**Exercise brief**
The result should be every line in the data below that carries the string "Bresser".

**Records for this task**
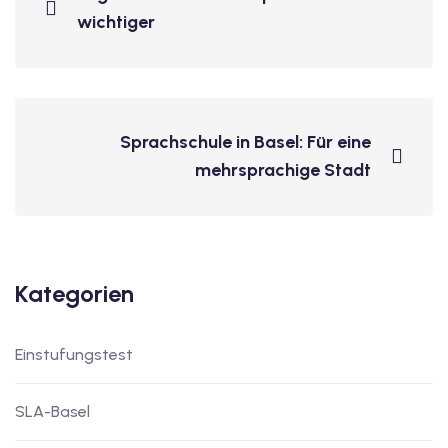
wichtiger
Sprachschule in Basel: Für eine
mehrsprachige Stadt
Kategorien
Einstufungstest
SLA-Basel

...

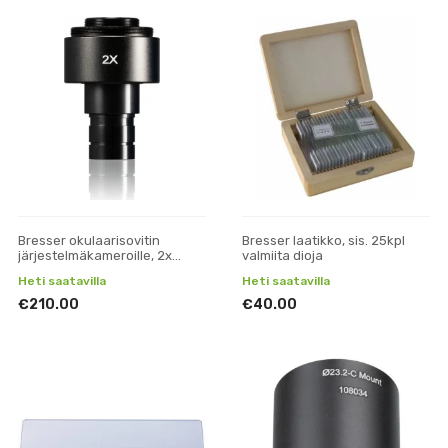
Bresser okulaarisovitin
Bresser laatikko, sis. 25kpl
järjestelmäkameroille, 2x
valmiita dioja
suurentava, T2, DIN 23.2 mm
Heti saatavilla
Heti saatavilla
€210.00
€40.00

...

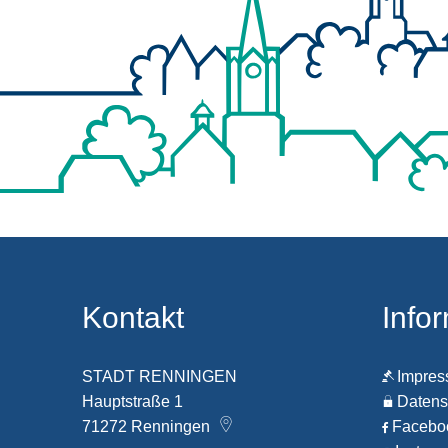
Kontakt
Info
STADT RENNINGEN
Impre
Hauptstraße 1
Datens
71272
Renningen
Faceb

**Exercise response**
Bresser okulaarisovitin
Bresser laatikko, sis. 25kpl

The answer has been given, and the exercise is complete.